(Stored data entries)

━━━━━━━━━━━━━━━━━━━━━━━━━━━━━━

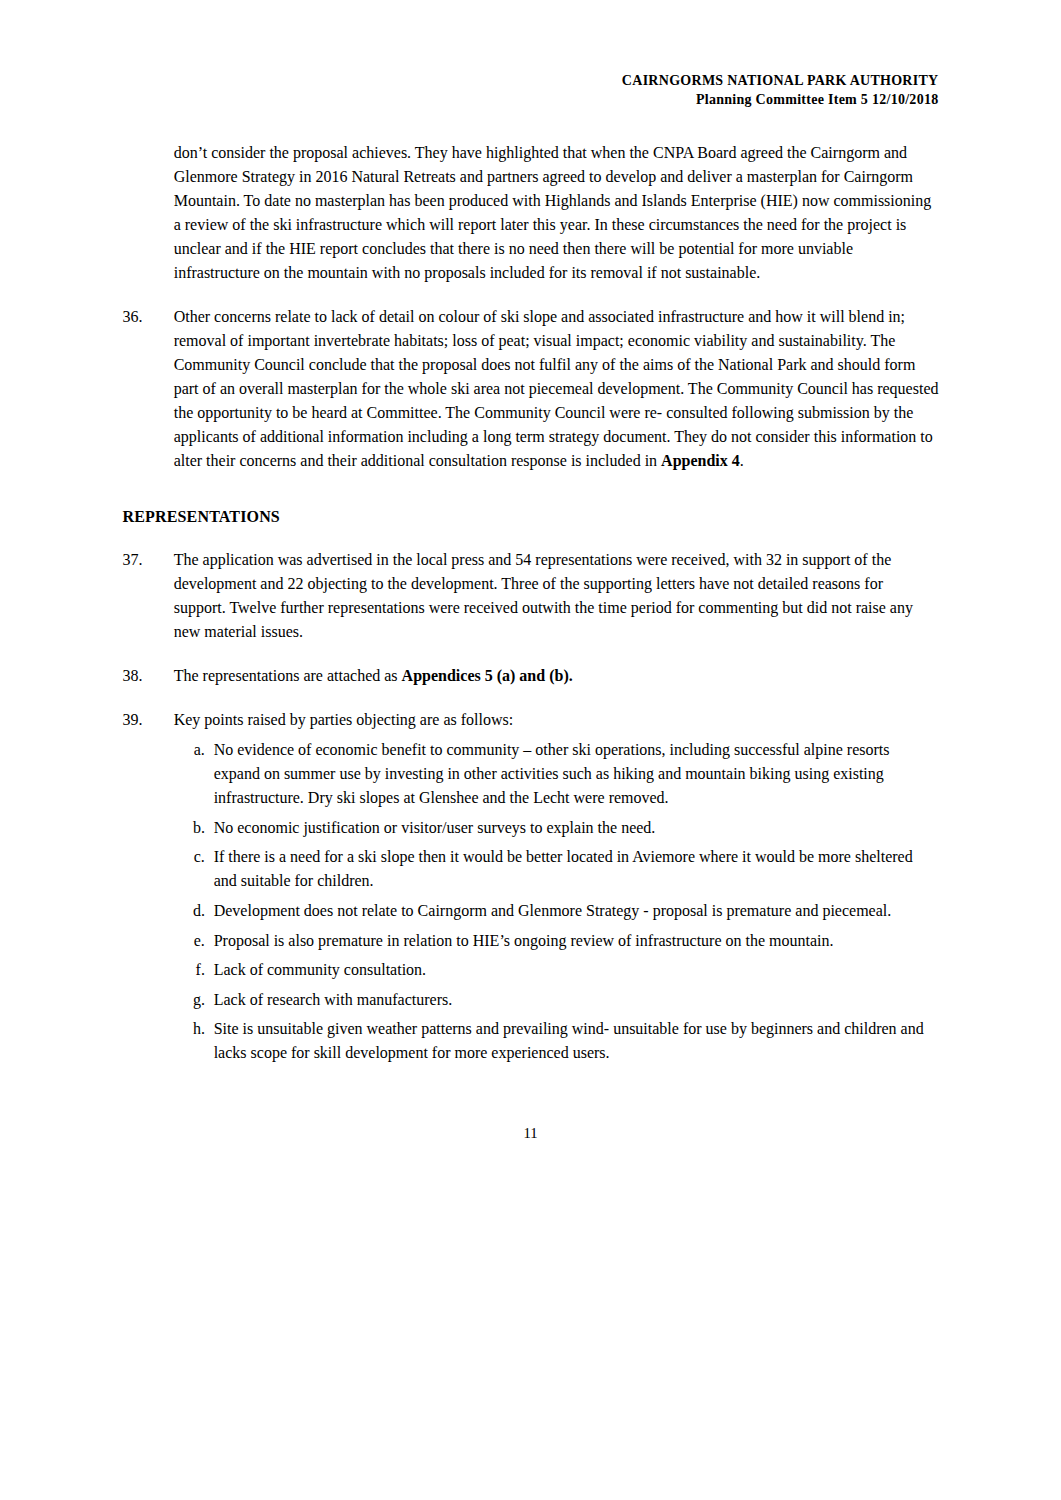Cairngorms National Park Authority
Planning Committee Item 5 12/10/2018
don’t consider the proposal achieves. They have highlighted that when the CNPA Board agreed the Cairngorm and Glenmore Strategy in 2016 Natural Retreats and partners agreed to develop and deliver a masterplan for Cairngorm Mountain. To date no masterplan has been produced with Highlands and Islands Enterprise (HIE) now commissioning a review of the ski infrastructure which will report later this year. In these circumstances the need for the project is unclear and if the HIE report concludes that there is no need then there will be potential for more unviable infrastructure on the mountain with no proposals included for its removal if not sustainable.
36. Other concerns relate to lack of detail on colour of ski slope and associated infrastructure and how it will blend in; removal of important invertebrate habitats; loss of peat; visual impact; economic viability and sustainability. The Community Council conclude that the proposal does not fulfil any of the aims of the National Park and should form part of an overall masterplan for the whole ski area not piecemeal development. The Community Council has requested the opportunity to be heard at Committee. The Community Council were re- consulted following submission by the applicants of additional information including a long term strategy document. They do not consider this information to alter their concerns and their additional consultation response is included in Appendix 4.
Representations
37. The application was advertised in the local press and 54 representations were received, with 32 in support of the development and 22 objecting to the development. Three of the supporting letters have not detailed reasons for support. Twelve further representations were received outwith the time period for commenting but did not raise any new material issues.
38. The representations are attached as Appendices 5 (a) and (b).
39. Key points raised by parties objecting are as follows:
No evidence of economic benefit to community – other ski operations, including successful alpine resorts expand on summer use by investing in other activities such as hiking and mountain biking using existing infrastructure. Dry ski slopes at Glenshee and the Lecht were removed.
No economic justification or visitor/user surveys to explain the need.
If there is a need for a ski slope then it would be better located in Aviemore where it would be more sheltered and suitable for children.
Development does not relate to Cairngorm and Glenmore Strategy - proposal is premature and piecemeal.
Proposal is also premature in relation to HIE’s ongoing review of infrastructure on the mountain.
Lack of community consultation.
Lack of research with manufacturers.
Site is unsuitable given weather patterns and prevailing wind- unsuitable for use by beginners and children and lacks scope for skill development for more experienced users.
11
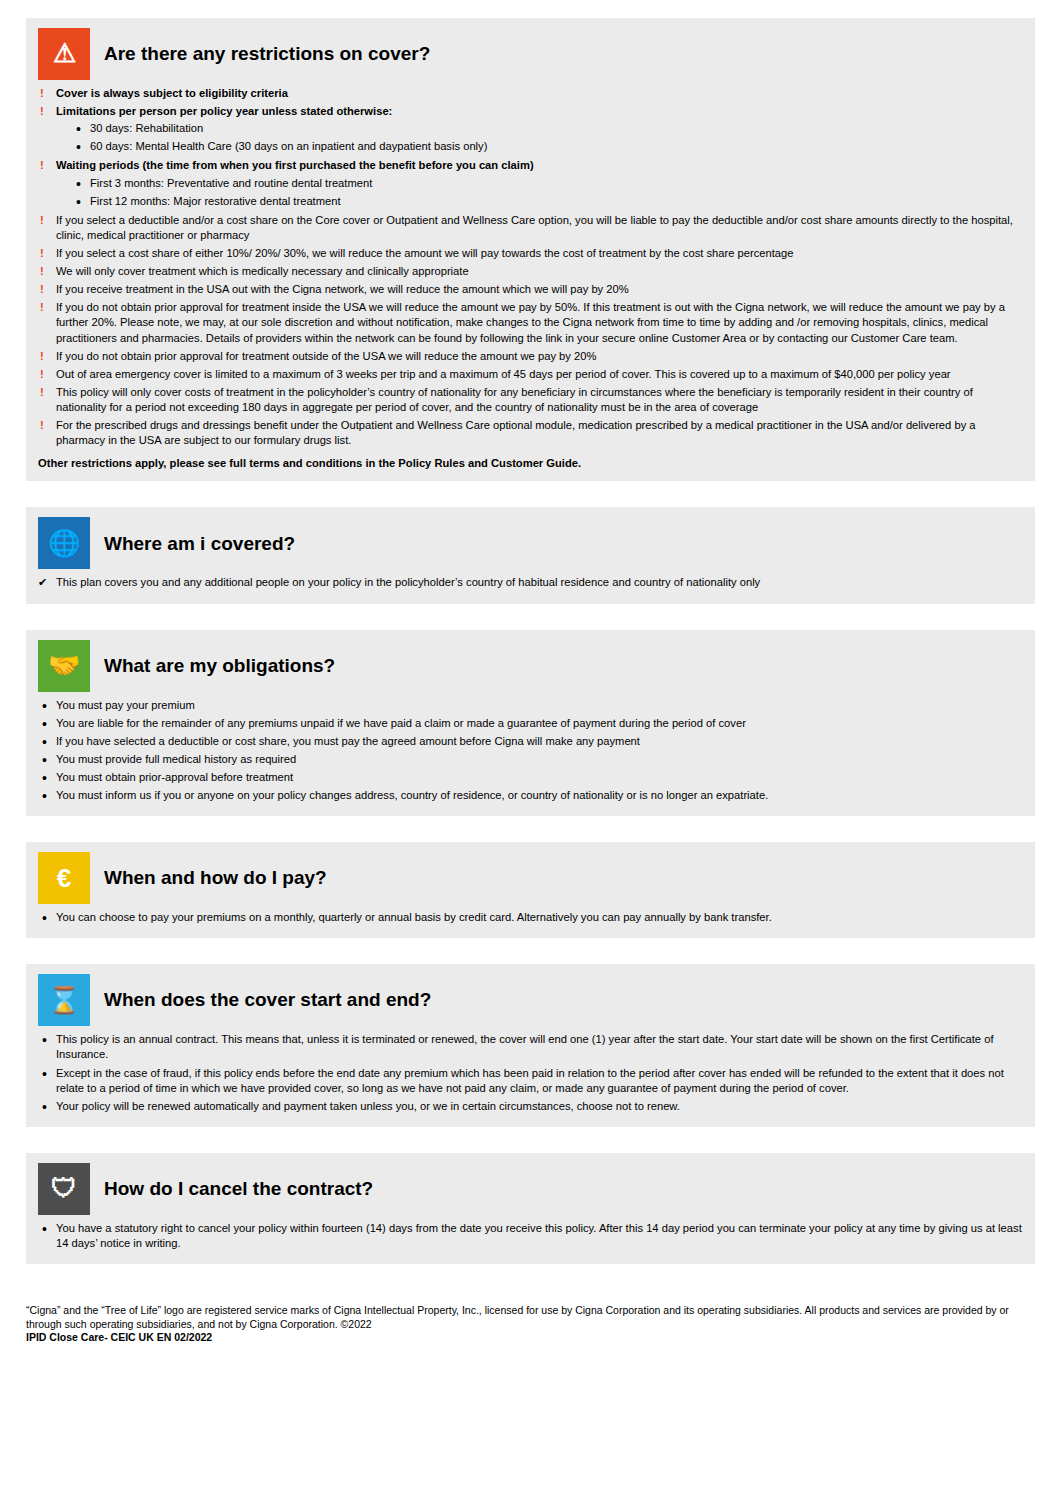⚠
Are there any restrictions on cover?
Cover is always subject to eligibility criteria
Limitations per person per policy year unless stated otherwise:
30 days: Rehabilitation
60 days: Mental Health Care (30 days on an inpatient and daypatient basis only)
Waiting periods (the time from when you first purchased the benefit before you can claim)
First 3 months: Preventative and routine dental treatment
First 12 months: Major restorative dental treatment
If you select a deductible and/or a cost share on the Core cover or Outpatient and Wellness Care option, you will be liable to pay the deductible and/or cost share amounts directly to the hospital, clinic, medical practitioner or pharmacy
If you select a cost share of either 10%/ 20%/ 30%, we will reduce the amount we will pay towards the cost of treatment by the cost share percentage
We will only cover treatment which is medically necessary and clinically appropriate
If you receive treatment in the USA out with the Cigna network, we will reduce the amount which we will pay by 20%
If you do not obtain prior approval for treatment inside the USA we will reduce the amount we pay by 50%. If this treatment is out with the Cigna network, we will reduce the amount we pay by a further 20%. Please note, we may, at our sole discretion and without notification, make changes to the Cigna network from time to time by adding and /or removing hospitals, clinics, medical practitioners and pharmacies. Details of providers within the network can be found by following the link in your secure online Customer Area or by contacting our Customer Care team.
If you do not obtain prior approval for treatment outside of the USA we will reduce the amount we pay by 20%
Out of area emergency cover is limited to a maximum of 3 weeks per trip and a maximum of 45 days per period of cover. This is covered up to a maximum of $40,000 per policy year
This policy will only cover costs of treatment in the policyholder’s country of nationality for any beneficiary in circumstances where the beneficiary is temporarily resident in their country of nationality for a period not exceeding 180 days in aggregate per period of cover, and the country of nationality must be in the area of coverage
For the prescribed drugs and dressings benefit under the Outpatient and Wellness Care optional module, medication prescribed by a medical practitioner in the USA and/or delivered by a pharmacy in the USA are subject to our formulary drugs list.
Other restrictions apply, please see full terms and conditions in the Policy Rules and Customer Guide.
🌐
Where am i covered?
This plan covers you and any additional people on your policy in the policyholder’s country of habitual residence and country of nationality only
🤝
What are my obligations?
You must pay your premium
You are liable for the remainder of any premiums unpaid if we have paid a claim or made a guarantee of payment during the period of cover
If you have selected a deductible or cost share, you must pay the agreed amount before Cigna will make any payment
You must provide full medical history as required
You must obtain prior-approval before treatment
You must inform us if you or anyone on your policy changes address, country of residence, or country of nationality or is no longer an expatriate.
€
When and how do I pay?
You can choose to pay your premiums on a monthly, quarterly or annual basis by credit card. Alternatively you can pay annually by bank transfer.
⌛
When does the cover start and end?
This policy is an annual contract. This means that, unless it is terminated or renewed, the cover will end one (1) year after the start date. Your start date will be shown on the first Certificate of Insurance.
Except in the case of fraud, if this policy ends before the end date any premium which has been paid in relation to the period after cover has ended will be refunded to the extent that it does not relate to a period of time in which we have provided cover, so long as we have not paid any claim, or made any guarantee of payment during the period of cover.
Your policy will be renewed automatically and payment taken unless you, or we in certain circumstances, choose not to renew.
🛡
How do I cancel the contract?
You have a statutory right to cancel your policy within fourteen (14) days from the date you receive this policy. After this 14 day period you can terminate your policy at any time by giving us at least 14 days’ notice in writing.
“Cigna” and the “Tree of Life” logo are registered service marks of Cigna Intellectual Property, Inc., licensed for use by Cigna Corporation and its operating subsidiaries. All products and services are provided by or through such operating subsidiaries, and not by Cigna Corporation. ©2022
IPID Close Care- CEIC UK EN 02/2022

━━━━━━━━━━━━━━━━━━━━━━━━━━━━━━

• Required action: If a line in the records above includes the string "Wellness", copy it.

• Response area:
If you select a deductible and/or a cost share on the Core cover or Outpatient and Wellness Care option, you will be liable to pay the deductible and/or cost share amounts directly to the hospital, clinic, medical practitioner or pharmacy
For the prescribed drugs and dressings benefit under the Outpatient and Wellness Care optional module, medication prescribed by a medical practitioner in the USA and/or delivered by a pharmacy in the USA are subject to our formulary drugs list.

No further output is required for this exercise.